4. Automatic Conditional Propagation and Interactive Conditional Propagation

   • Automatic Conditional Propagation (ACP) and Interactive Conditional Propagation (ICP) mechanisms are proposed to improve the recall rate of mask tracking. ACP selects the most uncertain points as conditional points, while ICP allows users to manually correct the mask during tracking, enhancing the recall rate.

b) Research Results

The research results are divided into the following parts:

1. Evaluation of Video Mask Tracking (V-V Correspondence)

   • The accuracy of mask tracking is evaluated on the DAVIS-2017 dataset using J score (Intersection over Union, IoU) and boundary F score. The results show that the proposed method performs excellently among unsupervised trackers, comparable to some of the latest correspondence learning methods, and can achieve higher recall rates under certain conditions.

2. Evaluation of Video Filling (V-H Correspondence)

   • The effectiveness of video filling is evaluated through metrics of spatial and temporal consistency (e.g., PSNR, SSIM, MS-SSIM). The results reveal that the proposed method significantly outperforms other unsupervised methods in completion quality and excels in temporal consistency and visual effect.

3. Overall Evaluation

   • A comprehensive comparison with existing mask tracking and video completion methods shows that the proposed unified method has significant advantages in overall quality and consistency.

c) Research Conclusion and Significance

This study proposes using an unsupervised temporal correspondence learning framework to unifiedly tackle the tasks of mask tracking and video completion in video object removal. This method not only reduces the need for multiple models during training and deployment, simplifying system complexity but also helps improve the practical application effect of object removal tasks.

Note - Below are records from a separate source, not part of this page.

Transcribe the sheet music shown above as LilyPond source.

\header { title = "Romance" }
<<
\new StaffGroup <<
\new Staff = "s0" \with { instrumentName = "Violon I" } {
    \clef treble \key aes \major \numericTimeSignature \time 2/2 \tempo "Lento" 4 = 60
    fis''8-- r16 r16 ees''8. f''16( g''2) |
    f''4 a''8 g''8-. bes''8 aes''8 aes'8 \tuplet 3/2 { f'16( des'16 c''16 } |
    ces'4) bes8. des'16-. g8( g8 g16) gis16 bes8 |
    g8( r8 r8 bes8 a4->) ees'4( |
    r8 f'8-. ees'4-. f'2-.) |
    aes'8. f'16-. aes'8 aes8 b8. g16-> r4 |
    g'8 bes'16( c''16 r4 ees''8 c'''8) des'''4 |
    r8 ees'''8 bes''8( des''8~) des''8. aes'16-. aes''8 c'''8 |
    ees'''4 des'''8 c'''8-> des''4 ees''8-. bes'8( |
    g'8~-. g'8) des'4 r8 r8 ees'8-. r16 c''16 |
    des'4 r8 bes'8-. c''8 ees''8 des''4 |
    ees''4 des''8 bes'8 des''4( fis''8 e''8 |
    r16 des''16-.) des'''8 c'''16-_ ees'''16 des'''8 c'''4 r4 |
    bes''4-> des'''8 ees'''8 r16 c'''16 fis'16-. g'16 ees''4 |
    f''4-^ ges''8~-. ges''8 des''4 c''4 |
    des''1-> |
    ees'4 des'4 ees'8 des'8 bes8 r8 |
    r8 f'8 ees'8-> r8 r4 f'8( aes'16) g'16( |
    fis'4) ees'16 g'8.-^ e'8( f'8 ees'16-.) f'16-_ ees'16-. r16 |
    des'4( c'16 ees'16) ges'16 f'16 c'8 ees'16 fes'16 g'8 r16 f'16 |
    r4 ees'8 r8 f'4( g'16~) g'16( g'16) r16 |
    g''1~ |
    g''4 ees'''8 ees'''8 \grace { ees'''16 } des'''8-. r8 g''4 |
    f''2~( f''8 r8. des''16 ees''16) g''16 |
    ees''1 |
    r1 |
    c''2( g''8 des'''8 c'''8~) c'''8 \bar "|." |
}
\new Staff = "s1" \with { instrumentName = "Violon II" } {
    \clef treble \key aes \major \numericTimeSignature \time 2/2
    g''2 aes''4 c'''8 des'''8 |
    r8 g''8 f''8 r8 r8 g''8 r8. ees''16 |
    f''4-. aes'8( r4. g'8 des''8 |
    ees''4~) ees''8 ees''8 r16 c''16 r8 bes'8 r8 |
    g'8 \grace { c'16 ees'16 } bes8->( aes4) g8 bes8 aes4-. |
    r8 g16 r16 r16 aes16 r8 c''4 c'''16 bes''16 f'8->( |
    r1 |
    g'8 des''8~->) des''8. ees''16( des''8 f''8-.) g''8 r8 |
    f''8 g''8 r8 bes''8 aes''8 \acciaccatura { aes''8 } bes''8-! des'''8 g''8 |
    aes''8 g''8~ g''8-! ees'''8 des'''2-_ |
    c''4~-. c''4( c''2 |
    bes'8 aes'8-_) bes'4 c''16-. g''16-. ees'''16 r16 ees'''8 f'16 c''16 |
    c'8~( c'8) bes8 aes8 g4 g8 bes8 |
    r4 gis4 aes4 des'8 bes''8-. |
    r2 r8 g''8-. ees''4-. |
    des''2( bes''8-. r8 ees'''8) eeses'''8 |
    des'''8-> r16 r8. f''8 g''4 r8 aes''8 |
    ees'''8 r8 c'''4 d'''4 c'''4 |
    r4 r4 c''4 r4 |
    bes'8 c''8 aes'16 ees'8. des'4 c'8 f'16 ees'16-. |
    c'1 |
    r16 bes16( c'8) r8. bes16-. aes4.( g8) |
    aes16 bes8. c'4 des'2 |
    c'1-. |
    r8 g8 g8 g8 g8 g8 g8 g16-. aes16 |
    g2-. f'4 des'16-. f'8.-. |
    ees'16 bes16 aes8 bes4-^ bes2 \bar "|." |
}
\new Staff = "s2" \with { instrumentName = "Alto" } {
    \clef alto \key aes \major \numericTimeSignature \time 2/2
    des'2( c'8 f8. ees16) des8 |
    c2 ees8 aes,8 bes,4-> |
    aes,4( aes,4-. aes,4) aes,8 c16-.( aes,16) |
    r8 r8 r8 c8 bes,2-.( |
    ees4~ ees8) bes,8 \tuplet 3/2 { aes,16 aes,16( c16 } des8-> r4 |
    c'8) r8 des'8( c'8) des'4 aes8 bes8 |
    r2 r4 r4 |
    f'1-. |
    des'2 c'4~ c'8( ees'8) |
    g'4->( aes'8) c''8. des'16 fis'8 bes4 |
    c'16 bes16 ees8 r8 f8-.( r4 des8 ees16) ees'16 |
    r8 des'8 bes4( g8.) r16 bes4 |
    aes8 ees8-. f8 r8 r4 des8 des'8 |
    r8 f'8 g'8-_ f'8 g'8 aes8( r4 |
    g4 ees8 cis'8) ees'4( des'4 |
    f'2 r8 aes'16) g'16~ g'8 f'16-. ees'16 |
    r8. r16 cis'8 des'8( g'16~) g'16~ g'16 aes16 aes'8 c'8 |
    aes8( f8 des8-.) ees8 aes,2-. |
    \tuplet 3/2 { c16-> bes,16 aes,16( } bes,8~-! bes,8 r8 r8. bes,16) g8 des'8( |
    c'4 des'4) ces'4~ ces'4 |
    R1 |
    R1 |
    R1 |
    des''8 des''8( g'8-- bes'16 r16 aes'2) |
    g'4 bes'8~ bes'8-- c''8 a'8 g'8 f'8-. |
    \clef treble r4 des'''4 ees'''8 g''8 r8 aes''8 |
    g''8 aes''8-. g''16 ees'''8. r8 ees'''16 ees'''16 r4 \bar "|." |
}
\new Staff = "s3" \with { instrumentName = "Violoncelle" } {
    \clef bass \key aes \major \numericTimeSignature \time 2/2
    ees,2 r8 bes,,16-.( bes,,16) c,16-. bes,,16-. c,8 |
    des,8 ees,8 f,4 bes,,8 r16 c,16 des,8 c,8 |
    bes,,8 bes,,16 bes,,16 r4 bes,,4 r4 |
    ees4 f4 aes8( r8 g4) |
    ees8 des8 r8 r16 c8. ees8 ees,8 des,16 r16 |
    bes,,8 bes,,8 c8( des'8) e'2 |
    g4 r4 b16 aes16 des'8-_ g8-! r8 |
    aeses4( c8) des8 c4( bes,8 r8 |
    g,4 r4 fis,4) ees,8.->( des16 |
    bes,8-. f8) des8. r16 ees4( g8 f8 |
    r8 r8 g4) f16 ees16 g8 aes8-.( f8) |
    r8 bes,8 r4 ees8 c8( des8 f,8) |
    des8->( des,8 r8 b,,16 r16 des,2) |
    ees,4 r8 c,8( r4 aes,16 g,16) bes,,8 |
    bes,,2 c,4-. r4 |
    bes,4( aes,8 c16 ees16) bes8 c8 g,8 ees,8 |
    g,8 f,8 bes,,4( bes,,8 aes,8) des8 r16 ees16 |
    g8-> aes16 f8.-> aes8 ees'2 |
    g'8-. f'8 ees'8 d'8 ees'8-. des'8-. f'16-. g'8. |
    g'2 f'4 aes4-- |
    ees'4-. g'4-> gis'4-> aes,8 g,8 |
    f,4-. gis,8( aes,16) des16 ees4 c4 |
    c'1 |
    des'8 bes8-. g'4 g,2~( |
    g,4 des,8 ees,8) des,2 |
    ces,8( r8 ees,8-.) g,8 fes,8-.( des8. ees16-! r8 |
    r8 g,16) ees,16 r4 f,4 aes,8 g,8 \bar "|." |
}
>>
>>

Scientific Value: The study discovers the intrinsic link between mask tracking and video completion tasks, proposing a unified solution with theoretical and methodological innovations.

Practical Value: This method is expected to be widely used in practical video editing and restoration, reducing the complexity of existing methods and achieving efficient and automated object removal.

d) Research Highlights

• Innovative Unified Framework: By unsupervised temporal correspondence learning, the unified solution addresses both mask tracking and video completion, simplifying system design.
• Efficient Unsupervised Learning: The proposed method achieves efficient object removal through end-to-end training without manual annotations.
• Practical Application Potential: The method has significant academic value and great application potential in practical video editing and restoration.

e) Other Valuable Information

The method also experimented with different network architectures and learning strategies during the study, further optimizing model performance. Additionally, the research provides detailed network design and specific implementation details, serving as a reference for subsequent research.